The workflow job that failed should then upload a new config file as an "Artifact", which can be downloaded from the action run summary page and then committed:

ONNX model testslink

Tests for ONNX models are included at onnx_models/ in the iree-org/iree-test-suites repository. These tests use models from the upstream onnx/models repository.

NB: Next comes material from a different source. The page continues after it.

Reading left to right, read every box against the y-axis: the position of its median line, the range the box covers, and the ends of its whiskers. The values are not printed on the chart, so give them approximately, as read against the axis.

Like the ONNX operator tests, the ONNX model tests use configuration files to control which flags are used and which tests are run. The config files tested in the IREE repo itself are stored in tests/external/iree-test-suites/onnx_models/. For example, here is part of a config file for running ONNX model tests on CPU:

tests/external/iree-test-suites/onnx_models/onnx_models_cpu_llvm_task.json
{
  "config_name": "cpu_llvm_task",
  "iree_compile_flags": [
    "--iree-hal-target-device=local",
    "--iree-hal-local-target-device-backends=llvm-cpu",
    "--iree-llvmcpu-target-cpu=host"
  ],
  "iree_run_module_flags": [
    "--device=local-task"
  ],
  "tests_and_expected_outcomes": {
    "default": "skip",
    "tests/model_zoo/validated/vision/body_analysis_models_test.py::test_models[age_gender/models/age_googlenet.onnx]": "pass",
    "tests/model_zoo/validated/vision/body_analysis_models_test.py::test_models[age_gender/models/gender_googlenet.onnx]": "pass",

Unlike the ONNX operator tests, we do not run the full set of tests on every commit to iree-org/iree. Instead, we run a curated list of small tests that are expected to pass in iree-org/iree and then run the full set of tests nightly in iree-org/iree-test-suites.

sharktank testslink

Tests for small scale versions of Large Language Models (LLMs) and other Generative AI (GenAI) programs exported using the sharktank package built as part of the shark-ai project are included at sharktank_models/ in the iree-org/iree-test-suites repository.

Types of Sharktank tests:

Small scale versions of models
Quality tests for full models
Benchmarks for full models

The quality and benchmark test config files are stored in tests/external/iree-test-suites/sharktank_models.

SHARK-TestSuitelink

The nod-ai/SHARK-TestSuite repository also contains tests using IREE, llvm/torch-mlir, and nod-ai/shark-ai.

Some test coverage may overlap between SHARK-TestSuite and iree-test-suites, though some tests are planned to be migrated into iree-org/iree-test-suites once they mature and have demonstrated general utility to the upstream developer community.

Test reports for nightly runs in SHARK-TestSuite are uploaded to nod-ai/e2eshark-reports.